• [Aufgabe a]: Gib die Zeilen der Auflistung unverändert wieder, vom Anfang der Auflistung bis einschließlich der Zeile mit „picture [317, 399, 1336, 1141]“.

• [Textauszug]:
= = = =
Die Verlobung in St. Domingo - In München verschneidet Robert Borgmann Heinrich von Kleists Novelle mit (Post-)Kolonialismus-Exkursen und dem Selbstmord des Autors
Wie ein Zootier
von Petra Hallmayer
München, 29. September 2018. Schon die Besetzungsliste macht klar, dass wir hier keine einfache Übertragung von Kleists Novelle auf die Bühne sehen werden. Nicht Gustav und Toni sind im Programmheft verzeichnet, sondern Heinrich und Henriette. Robert Borgmanns Inszenierung von "Die Verlobung in St. Domingo" überblendet den Doppelselbstmord von Kleist und Henriette Vogel am Kleinen Wannsee 1811 mit der im selben Jahr erschienen Erzählung. Darin sucht der Schweizer Gustav in den Wirren des Sklavenaufstandes im heutigen Haiti Zuflucht im Haus eines Schwarzen. Congo Hoango, "ein fürchterlicher alter Neger", wie Kleist schreibt, benutzt seine Ziehtochter, die "Mestize" Toni, als Lockvogel, um Weiße zu massakrieren. Gustav und Toni verlieben sich ineinander, doch weil er eine List von ihr missdeutet, unfähig ist, ihr vorbehaltlos zu vertrauen, endet die Beziehung tödlich.
Zwischen Rassismus-Kritik und Comedy
Kaum eine andere Kleist-Novelle wurde in jüngerer Zeit emsiger neu gelesen. Zahllose Arbeiten haben "Die Verlobung in St. Domingo" aus dem Blickwinkel des Kolonialismus-, Rassen- und Genderdiskurses untersucht. Daran wollte Borgmann im Cuvilliéstheater sichtlich anknüpfen. Er verschränkt nicht nur die Biografie des Dichters mit der Novelle, sondern versucht diese zugleich in einen aktuellen politischen Theaterabend zu überführen.
= = = =
• [Aufgabe b]: Schreib aus der Theaterkritik den Abschnitt von „Zwischen Rassismus-Kritik und“ bis „Theaterabend zu überführen.“ wortgetreu ab.

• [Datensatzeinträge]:
= = = =
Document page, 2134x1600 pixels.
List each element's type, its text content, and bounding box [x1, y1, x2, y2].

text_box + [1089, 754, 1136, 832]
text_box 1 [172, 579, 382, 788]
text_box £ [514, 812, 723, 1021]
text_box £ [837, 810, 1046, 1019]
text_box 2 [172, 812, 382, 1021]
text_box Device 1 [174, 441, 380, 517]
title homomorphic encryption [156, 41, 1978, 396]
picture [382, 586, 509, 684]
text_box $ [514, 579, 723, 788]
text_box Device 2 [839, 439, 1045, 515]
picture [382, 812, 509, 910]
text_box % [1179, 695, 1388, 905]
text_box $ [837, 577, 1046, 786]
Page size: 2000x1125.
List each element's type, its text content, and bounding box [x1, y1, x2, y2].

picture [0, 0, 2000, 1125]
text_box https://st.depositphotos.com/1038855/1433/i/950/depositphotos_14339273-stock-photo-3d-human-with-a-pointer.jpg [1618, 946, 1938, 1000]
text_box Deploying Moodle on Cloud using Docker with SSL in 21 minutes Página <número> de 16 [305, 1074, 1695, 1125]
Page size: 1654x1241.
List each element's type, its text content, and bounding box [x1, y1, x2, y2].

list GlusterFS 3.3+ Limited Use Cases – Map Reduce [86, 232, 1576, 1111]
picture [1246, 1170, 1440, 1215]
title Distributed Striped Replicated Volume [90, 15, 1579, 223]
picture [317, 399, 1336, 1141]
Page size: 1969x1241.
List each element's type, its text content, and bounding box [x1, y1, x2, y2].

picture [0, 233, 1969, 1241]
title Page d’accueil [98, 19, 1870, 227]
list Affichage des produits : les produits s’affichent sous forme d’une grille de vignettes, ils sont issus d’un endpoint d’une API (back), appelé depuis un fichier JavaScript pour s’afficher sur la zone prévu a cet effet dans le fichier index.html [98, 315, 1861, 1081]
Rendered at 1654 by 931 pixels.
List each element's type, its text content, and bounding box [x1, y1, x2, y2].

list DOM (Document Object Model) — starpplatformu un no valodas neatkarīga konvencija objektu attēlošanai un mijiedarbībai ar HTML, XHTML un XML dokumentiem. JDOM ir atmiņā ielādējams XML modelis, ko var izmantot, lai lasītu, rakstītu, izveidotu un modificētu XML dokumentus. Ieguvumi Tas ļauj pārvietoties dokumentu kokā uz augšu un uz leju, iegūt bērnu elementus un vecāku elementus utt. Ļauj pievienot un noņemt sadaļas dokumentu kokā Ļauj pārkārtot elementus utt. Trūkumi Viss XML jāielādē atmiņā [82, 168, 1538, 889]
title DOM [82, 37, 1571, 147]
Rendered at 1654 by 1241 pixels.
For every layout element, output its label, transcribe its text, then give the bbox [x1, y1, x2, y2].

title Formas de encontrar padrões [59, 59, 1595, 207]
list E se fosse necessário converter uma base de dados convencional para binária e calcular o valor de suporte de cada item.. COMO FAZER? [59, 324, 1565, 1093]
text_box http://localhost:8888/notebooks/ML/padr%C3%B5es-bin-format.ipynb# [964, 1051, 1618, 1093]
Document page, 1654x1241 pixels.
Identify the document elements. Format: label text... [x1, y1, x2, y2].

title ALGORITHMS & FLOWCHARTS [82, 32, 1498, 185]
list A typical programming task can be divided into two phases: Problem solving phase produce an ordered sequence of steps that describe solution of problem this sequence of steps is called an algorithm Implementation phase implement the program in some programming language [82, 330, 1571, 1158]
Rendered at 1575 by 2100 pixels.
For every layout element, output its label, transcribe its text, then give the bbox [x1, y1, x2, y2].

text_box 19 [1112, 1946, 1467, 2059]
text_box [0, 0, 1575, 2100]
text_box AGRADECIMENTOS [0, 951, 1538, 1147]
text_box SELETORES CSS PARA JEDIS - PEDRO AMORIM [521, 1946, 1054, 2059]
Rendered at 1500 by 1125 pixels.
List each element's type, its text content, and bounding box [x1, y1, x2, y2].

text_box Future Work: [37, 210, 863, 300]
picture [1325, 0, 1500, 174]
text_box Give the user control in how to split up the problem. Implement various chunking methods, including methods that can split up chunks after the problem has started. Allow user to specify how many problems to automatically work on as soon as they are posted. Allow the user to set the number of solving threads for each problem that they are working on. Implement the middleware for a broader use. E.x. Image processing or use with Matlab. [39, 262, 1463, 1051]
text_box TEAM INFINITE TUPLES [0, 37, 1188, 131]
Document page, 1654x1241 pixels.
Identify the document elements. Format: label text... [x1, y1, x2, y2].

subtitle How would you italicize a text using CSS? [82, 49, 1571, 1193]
= = = =
• [Vollständige Ausgabe a]:
Document page, 2134x1600 pixels.
List each element's type, its text content, and bounding box [x1, y1, x2, y2].

text_box + [1089, 754, 1136, 832]
text_box 1 [172, 579, 382, 788]
text_box £ [514, 812, 723, 1021]
text_box £ [837, 810, 1046, 1019]
text_box 2 [172, 812, 382, 1021]
text_box Device 1 [174, 441, 380, 517]
title homomorphic encryption [156, 41, 1978, 396]
picture [382, 586, 509, 684]
text_box $ [514, 579, 723, 788]
text_box Device 2 [839, 439, 1045, 515]
picture [382, 812, 509, 910]
text_box % [1179, 695, 1388, 905]
text_box $ [837, 577, 1046, 786]
Page size: 2000x1125.
List each element's type, its text content, and bounding box [x1, y1, x2, y2].

picture [0, 0, 2000, 1125]
text_box https://st.depositphotos.com/1038855/1433/i/950/depositphotos_14339273-stock-photo-3d-human-with-a-pointer.jpg [1618, 946, 1938, 1000]
text_box Deploying Moodle on Cloud using Docker with SSL in 21 minutes Página <número> de 16 [305, 1074, 1695, 1125]
Page size: 1654x1241.
List each element's type, its text content, and bounding box [x1, y1, x2, y2].

list GlusterFS 3.3+ Limited Use Cases – Map Reduce [86, 232, 1576, 1111]
picture [1246, 1170, 1440, 1215]
title Distributed Striped Replicated Volume [90, 15, 1579, 223]
picture [317, 399, 1336, 1141]

• [Vollständige Ausgabe b]:
Zwischen Rassismus-Kritik und Comedy
Kaum eine andere Kleist-Novelle wurde in jüngerer Zeit emsiger neu gelesen. Zahllose Arbeiten haben "Die Verlobung in St. Domingo" aus dem Blickwinkel des Kolonialismus-, Rassen- und Genderdiskurses untersucht. Daran wollte Borgmann im Cuvilliéstheater sichtlich anknüpfen. Er verschränkt nicht nur die Biografie des Dichters mit der Novelle, sondern versucht diese zugleich in einen aktuellen politischen Theaterabend zu überführen.